7th Speaker of the Virginia House of Burgesses
- In office 1652–1652
- Preceded by: Edward Major
- Succeeded by: Walter Chiles

Member of the Virginia Governor's Council
- In office 1654-1660

Member of the House of Burgesses representing Nansemond County, Virginia
- In office 1652-1655 Serving with Edward Major, Peter Montague, Thomas Godwin, Samuel Stoughton
- Preceded by: John Carter
- Succeeded by: Edward Stretter
- In office 1642 Serving with John Carter, Daniel Coogan, William Parker
- Preceded by: John Gookin
- Succeeded by: Randall Crew

Personal details
- Died: c. 1691
- Occupation: Farmer

= Thomas Dew (politician) =

Virginia landowner and politician

Thomas Dew (died c. 1691) was a Virginia landowner and politician representing Nansemond County.

==Early life==

His birth date and location are uncertain, though he had to have reached legal age (21) before he settled in Nansemond County in 1634 as discussed below. In 1672 Dew became a Quaker, possibly after William Edmundson, an associate of Quaker George Fox visited Nansemond County. Complicating matters, in 1660, a man named "Andrew Dew" bought land in Essex County considerably northwest of Nansemond County.
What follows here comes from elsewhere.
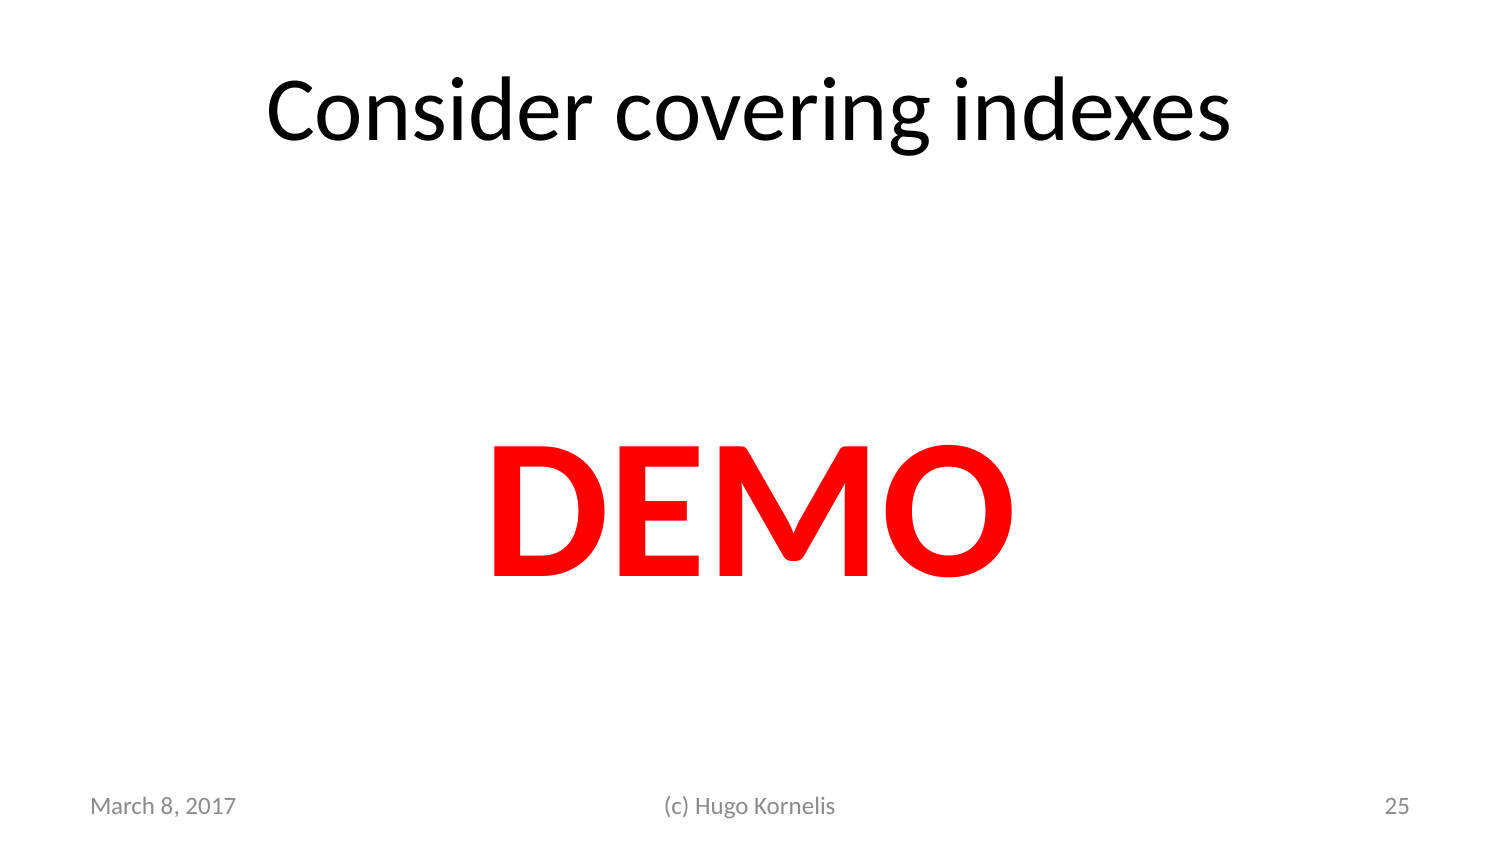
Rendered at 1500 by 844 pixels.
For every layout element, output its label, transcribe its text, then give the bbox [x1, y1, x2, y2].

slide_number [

That man had a wife named Ann and sons named Andrew and Thomas, but no proof exists of a family relation between the two Dew families.

==Career==

Dew settled in the vicinity of the Nansemond River by 1634, and in 1642 represented what was then-called "Upper Norfolk County" (but a decade later became Nansemond County) in the General Assembly. Nansemond County voters then re-elected Dew to what became called the House of Burgesses in every session until 1656, and in the second (November) session of 1652 he succeeded his neighbor Edward Major as Speaker; with burgesses electing Walter Chiles of Charles City County their speaker in the next session. Dew served on the Governor's Council of State from 1655 until 1660.

In 1656 Virginia's governor authorized Dew to explore the coast of North Carolina between Cape Hatteras and Cape Fear.

==Death and legacy==

The date of Dew's death is unknown, but was after 1681.

Notwithstanding later Quaker opposition to slavery, his descendants or that of family members likely owned slaves.